# Frontier snowblower?



## captaingreen (Jan 27, 2004)

I am a lawn/landscape co. and have 10-15 residential drives/walks I will be doing this winter. I have done a search on snowblowers and it has been somewhat helpful, however I found no mention of the Frontier 2 stage blowers my John Deere dealer sells. Has anyone used these before? I also have a Simplicity dealer near, as well as the Troybilt and MTD at Lowe's and Home Depot and Wally World. Any advice or reccomendation's would be greatly appreciated.


----------



## NJDeere (Dec 4, 2004)

*Frontier Snowblowers*

We sell them and have had very good luck with them. Here is a link to give you some additional information:

http://www.deere.com/en_US/ProductCatalog/HO/series/ho_snow_blowers_frontier_dual.html


----------



## shop22 (Jan 2, 2006)

last time I knew, the deere blowers were made by murray.
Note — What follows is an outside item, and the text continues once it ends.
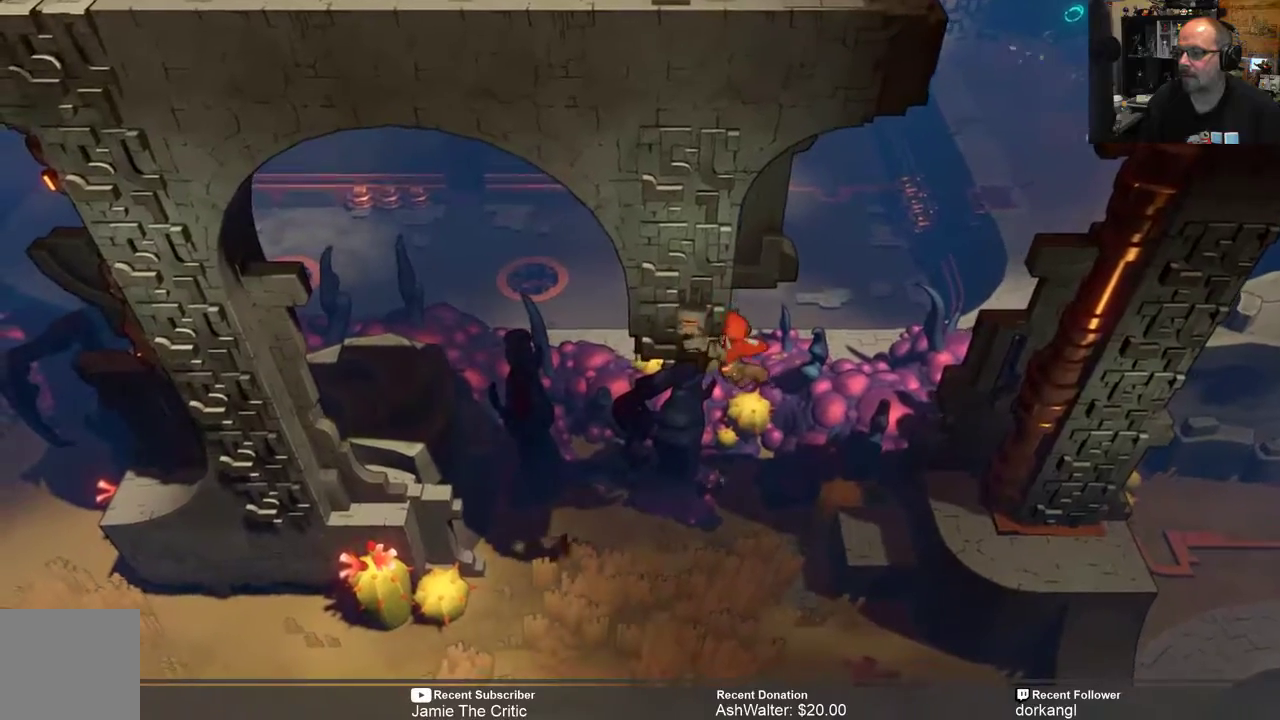
{"buttons": ["R2"], "left_stick": "up", "right_stick": "center", "events": []}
We sell the simplicity blowers and they are nice units, maybe a little pricey but they last


----------



## Potomac Lawns (Jan 28, 2004)

anyone else have comments on them?


----------



## Potomac Lawns (Jan 28, 2004)

nobody owns one of these?


----------



## Gavins Lawncare (Feb 11, 2005)

just bought one last week used if for 1 hr worked pretty good it a single stage


----------